Un siècle plus tard, le droit de la responsabilité médicale est forgé par la Cour de cassation, dans un arrêt Mercier du 20 mai 1936 qui définit le « contrat de soins » et place la ­responsabilité du médecin dans le domaine contractuel.
La voie est tracée : les obligations du médecin à l’égard de son patient sont décrites. Le médecin ne peut s’engager à guérir mais du moins à donner des soins « non pas quelconques, mais consciencieux, attentifs et, réserve faite de circonstances exceptionnelles, conformes aux données acquises de la science ». Au fil des ans, « acquises » sera remplacé par « actuelles ». Le code de déontologie médicale2 reprend ces notions, érigeant la qualité des soins dans les obligations premières du médecin.
D’année en année, le droit de la responsabilité médicale naît ainsi de la somme des décisions que rendent les tribunaux, faute d’une loi régissant alors la responsabilité du médecin.
La faute technique du médecin est cernée, décrite, commentée. Comme dans la peinture de Seurat ou de ­Signac, pointillistes, chaque affaire jugée vient se juxtaposer par « petites touches » aux décisions précédemment rendues, jusqu’à former une œuvre d’ensemble cohérente.
Confronté à une attaque du patient, le médecin doit se défendre. Où ? Quand ? Comment ? Sur quels fondements ? Comment va se dérouler et être jugé le procès qui lui est intenté ?
L’appréciation d’une responsabilité peut prendre les formes les plus diverses, « un habit d’Arlequin » a-t-on écrit. Ces facettes dépendent de la juridiction devant laquelle est ­attrait le médecin en fonction de la finalité recherchée par le patient. Suivant ce choix, les conditions de la mise en cause de sa responsabilité et son appréciation par la jurisprudence vont être radicalement différentes.

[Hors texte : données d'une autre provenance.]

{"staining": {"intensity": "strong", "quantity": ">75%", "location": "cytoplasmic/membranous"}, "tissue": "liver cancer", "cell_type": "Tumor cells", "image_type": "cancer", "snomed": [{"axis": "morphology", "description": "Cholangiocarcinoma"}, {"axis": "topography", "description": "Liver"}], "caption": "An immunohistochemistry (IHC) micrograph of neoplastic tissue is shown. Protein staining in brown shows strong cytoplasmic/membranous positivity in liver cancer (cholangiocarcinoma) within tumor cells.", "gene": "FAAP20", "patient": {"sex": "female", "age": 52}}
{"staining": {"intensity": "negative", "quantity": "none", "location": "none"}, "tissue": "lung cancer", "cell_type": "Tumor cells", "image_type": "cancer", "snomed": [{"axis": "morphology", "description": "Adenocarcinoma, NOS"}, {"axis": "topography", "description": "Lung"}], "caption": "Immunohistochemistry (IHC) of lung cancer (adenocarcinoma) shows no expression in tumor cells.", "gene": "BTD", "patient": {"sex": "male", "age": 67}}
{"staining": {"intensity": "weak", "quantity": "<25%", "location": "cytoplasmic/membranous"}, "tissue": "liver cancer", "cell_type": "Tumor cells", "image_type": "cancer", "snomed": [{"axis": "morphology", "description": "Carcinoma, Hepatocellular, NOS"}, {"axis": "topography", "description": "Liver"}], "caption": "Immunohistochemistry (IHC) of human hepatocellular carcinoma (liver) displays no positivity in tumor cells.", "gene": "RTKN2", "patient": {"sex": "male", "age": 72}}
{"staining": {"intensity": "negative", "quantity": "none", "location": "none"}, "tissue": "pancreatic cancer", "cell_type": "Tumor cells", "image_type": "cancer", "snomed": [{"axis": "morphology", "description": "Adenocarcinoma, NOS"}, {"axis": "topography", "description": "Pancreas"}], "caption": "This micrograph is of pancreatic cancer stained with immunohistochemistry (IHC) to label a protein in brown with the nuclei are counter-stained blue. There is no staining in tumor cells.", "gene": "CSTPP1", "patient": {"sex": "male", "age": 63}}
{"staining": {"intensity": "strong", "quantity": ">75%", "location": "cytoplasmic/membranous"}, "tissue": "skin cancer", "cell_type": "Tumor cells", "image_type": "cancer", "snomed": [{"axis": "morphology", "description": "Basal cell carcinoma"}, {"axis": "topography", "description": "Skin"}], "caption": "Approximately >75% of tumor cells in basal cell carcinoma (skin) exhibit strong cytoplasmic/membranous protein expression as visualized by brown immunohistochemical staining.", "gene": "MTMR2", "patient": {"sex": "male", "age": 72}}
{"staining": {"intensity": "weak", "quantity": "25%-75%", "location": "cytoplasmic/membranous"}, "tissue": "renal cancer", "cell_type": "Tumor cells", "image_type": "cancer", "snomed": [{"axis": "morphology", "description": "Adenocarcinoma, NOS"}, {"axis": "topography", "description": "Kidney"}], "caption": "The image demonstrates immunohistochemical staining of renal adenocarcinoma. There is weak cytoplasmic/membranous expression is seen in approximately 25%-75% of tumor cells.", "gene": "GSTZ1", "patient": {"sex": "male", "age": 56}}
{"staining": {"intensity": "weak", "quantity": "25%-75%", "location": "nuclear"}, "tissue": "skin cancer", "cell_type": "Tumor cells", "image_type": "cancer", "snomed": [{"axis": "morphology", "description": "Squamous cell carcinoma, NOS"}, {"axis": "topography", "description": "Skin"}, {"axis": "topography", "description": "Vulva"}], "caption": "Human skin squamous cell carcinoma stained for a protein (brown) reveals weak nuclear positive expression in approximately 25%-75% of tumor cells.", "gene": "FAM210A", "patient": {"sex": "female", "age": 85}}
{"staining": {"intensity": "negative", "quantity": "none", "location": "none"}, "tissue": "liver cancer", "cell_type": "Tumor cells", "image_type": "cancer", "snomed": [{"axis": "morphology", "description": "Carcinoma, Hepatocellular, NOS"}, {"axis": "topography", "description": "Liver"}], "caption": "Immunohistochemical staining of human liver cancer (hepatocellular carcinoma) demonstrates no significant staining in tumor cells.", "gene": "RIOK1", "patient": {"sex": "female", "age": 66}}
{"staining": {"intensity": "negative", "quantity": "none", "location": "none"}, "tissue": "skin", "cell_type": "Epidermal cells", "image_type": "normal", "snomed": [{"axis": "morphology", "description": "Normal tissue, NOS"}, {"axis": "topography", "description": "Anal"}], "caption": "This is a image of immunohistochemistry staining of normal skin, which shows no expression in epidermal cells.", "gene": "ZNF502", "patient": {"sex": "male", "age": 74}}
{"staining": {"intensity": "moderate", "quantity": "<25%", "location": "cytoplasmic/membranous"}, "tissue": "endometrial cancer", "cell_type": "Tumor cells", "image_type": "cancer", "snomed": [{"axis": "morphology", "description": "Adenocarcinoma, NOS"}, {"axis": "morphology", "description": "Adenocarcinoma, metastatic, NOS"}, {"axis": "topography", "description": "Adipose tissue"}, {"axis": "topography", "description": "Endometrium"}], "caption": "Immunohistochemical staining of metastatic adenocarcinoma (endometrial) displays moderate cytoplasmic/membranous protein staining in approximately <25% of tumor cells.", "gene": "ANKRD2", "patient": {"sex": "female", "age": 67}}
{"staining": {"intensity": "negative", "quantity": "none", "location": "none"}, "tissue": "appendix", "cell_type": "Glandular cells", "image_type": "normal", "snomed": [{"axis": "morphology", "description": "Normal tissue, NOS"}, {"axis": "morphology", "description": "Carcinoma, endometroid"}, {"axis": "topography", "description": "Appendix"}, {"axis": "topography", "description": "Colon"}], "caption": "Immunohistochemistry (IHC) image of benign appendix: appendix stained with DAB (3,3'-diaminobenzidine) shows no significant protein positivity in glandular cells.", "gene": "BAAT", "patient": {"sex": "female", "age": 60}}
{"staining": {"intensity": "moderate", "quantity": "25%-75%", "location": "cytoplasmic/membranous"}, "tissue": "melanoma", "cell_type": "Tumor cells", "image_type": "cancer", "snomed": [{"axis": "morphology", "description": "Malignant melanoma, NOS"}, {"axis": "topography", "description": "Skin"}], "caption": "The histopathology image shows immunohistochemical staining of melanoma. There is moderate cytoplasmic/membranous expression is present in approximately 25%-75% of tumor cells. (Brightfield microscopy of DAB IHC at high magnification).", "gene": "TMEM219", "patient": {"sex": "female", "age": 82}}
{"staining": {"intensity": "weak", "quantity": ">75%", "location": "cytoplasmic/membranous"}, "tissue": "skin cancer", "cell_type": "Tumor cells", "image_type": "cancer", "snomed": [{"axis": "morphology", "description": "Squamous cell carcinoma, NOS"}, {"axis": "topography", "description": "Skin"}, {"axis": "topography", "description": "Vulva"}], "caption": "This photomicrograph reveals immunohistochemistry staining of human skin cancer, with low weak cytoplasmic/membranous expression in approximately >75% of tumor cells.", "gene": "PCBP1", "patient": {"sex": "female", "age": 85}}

Responsabilité civile et administrative

L’influence de la jurisprudence perdure malgré l’intervention du législateur qui, dans la loi du 4 mars 2002 relative aux droits des malades et à la qualité du système de santé dite « loi Kouchner »,3 a enfin codifié les principes généraux dégagés par la jurisprudence au fil du temps. Une loi était promulguée définissant les droits du patient devenu « acteur de sa santé ».
Se suffisait-elle à elle-même ? Pour autant, l’action du juge devenait-elle quasi automatique ? Assurément non, tant la diversité des mises en cause appellent des réponses faites de nuances justifiées tant par l’attitude du médecin que par les rigueurs de la technique.
De plus, la justice est humaine. L’impact personnel du juge n’est jamais loin et les deux ordres de juridictions, civil et administratif, ont longtemps eu des approches assez différentes.
Selon que l’exercice du médecin est libéral ou hospitalier, les conditions de la mise en cause de sa responsa­bilité vont être distinctes : l’une va se dérouler devant les juridictions civiles, selon les règles du droit privé, et l’autre devant les juridictions administratives, appliquant le droit administratif régissant les rapports...

La suite est réservée aux abonnés. Déjà abonné ?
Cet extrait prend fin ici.